The plaintiffs contend that these contacts--the sales and the advertising--slim though they be, bring the defendants under Wisconsin's long-arm statute, Wis. Stat. § 801.05. ! agree that they do. The defendants have satisfied the "solicitation" prong of § 801.05(4)(a), and thus it may be presumed that the due process requirements of International Shoe Co. v. Washington, 326 U.S. 310 (1985) are met. See Madison Consulting Group v. State of South Carolina, 752 F.2d 1193 (7th Cir. 1985). Although the presumption may be rebutted by an assessment of the contacts, I find that it is not. The national advertising and particularly the Badger Sportsman ad convince me that jurisdiction here is proper.
The Wisconsin magazine ad is reprinted here:
Clearly, the ad is a solicitation to Wisconsinites to do business with the Arizona defendants. If the defendants "knowingly" caused the ad to appear in a Wisconsin publication, and there may be some question about that as the defendants seem to hint that it may be fishy (i.e., phoney), they can be forced to defend this suit here. See Hall's Specialties, Inc. v. Schupbach, 758 F.2d 214 (7th Cir. 1985), regarding solicitation advertisements of this sort.
If the ad does, in fact, turn out not to have been knowingly placed by the defendants, I will reconsider my finding. The defendants may, within a reasonable time, ask me to take another look at their jurisdictional motion if they have new evidence to offer on the question of the authenticity of the ad.

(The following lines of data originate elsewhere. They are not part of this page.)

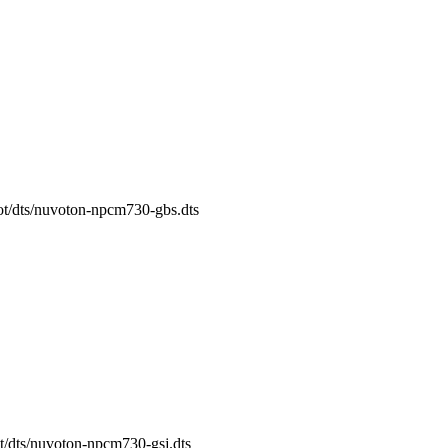
oot/dts/nuvoton-npcm730-gbs.dts
ot/dts/nuvoton-npcm730-gsj.dts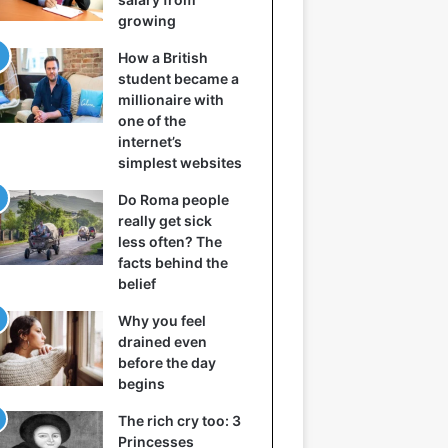
growing
How a British
student became a
millionaire with
one of the
internet’s
simplest websites
Do Roma people
really get sick
less often? The
facts behind the
belief
Why you feel
drained even
before the day
begins
The rich cry too: 3
Princesses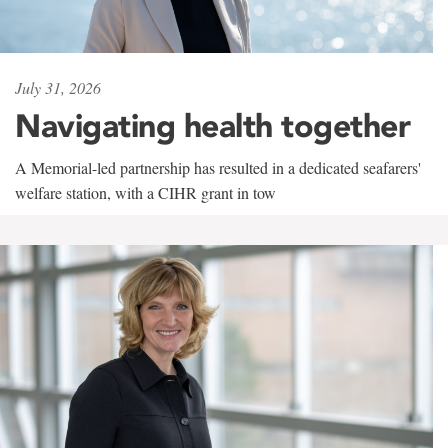
July 31, 2026
Navigating health together
A Memorial-led partnership has resulted in a dedicated seafarers'
welfare station, with a CIHR grant in tow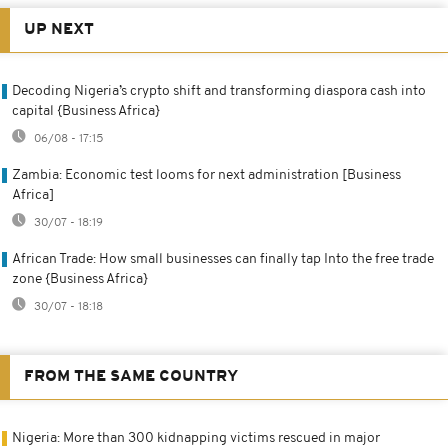
UP NEXT
Decoding Nigeria’s crypto shift and transforming diaspora cash into
capital {Business Africa}
06/08 - 17:15
Zambia: Economic test looms for next administration [Business
Africa]
30/07 - 18:19
African Trade: How small businesses can finally tap Into the free trade
zone {Business Africa}
30/07 - 18:18
FROM THE SAME COUNTRY
Nigeria: More than 300 kidnapping victims rescued in major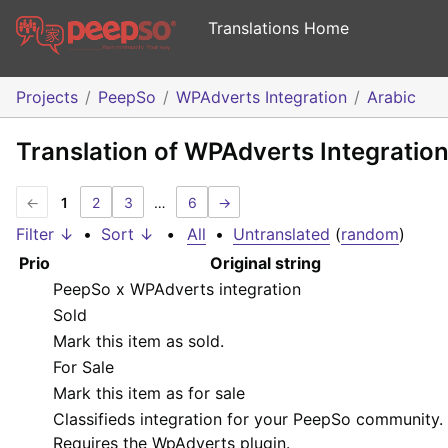
Translations Home
Projects
PeepSo
WPAdverts Integration
Arabic
Translation of WPAdverts Integration
←
1
2
3
…
6
→
Filter ↓
•
Sort ↓
•
All
•
Untranslated
(
random
)
Prio
Original string
PeepSo x WPAdverts integration
Sold
Mark this item as sold.
For Sale
Mark this item as for sale
Classifieds integration for your PeepSo community.
Requires the WpAdverts plugin.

At this point, however, they must fish or cut bait here in Wisconsin.
Which brings me to the motion for a preliminary injunction. I would like to hear oral arguments on the point, and accordingly they are set for September 23, 1987 at 8:30 a.m.
Therefore, the motion to dismiss on jurisdictional grounds is, at this time, DENIED. Further proceedings on the injunction request will be conducted.
SO ORDERED at Milwaukee, Wisconsin this 14th day of September, 1987.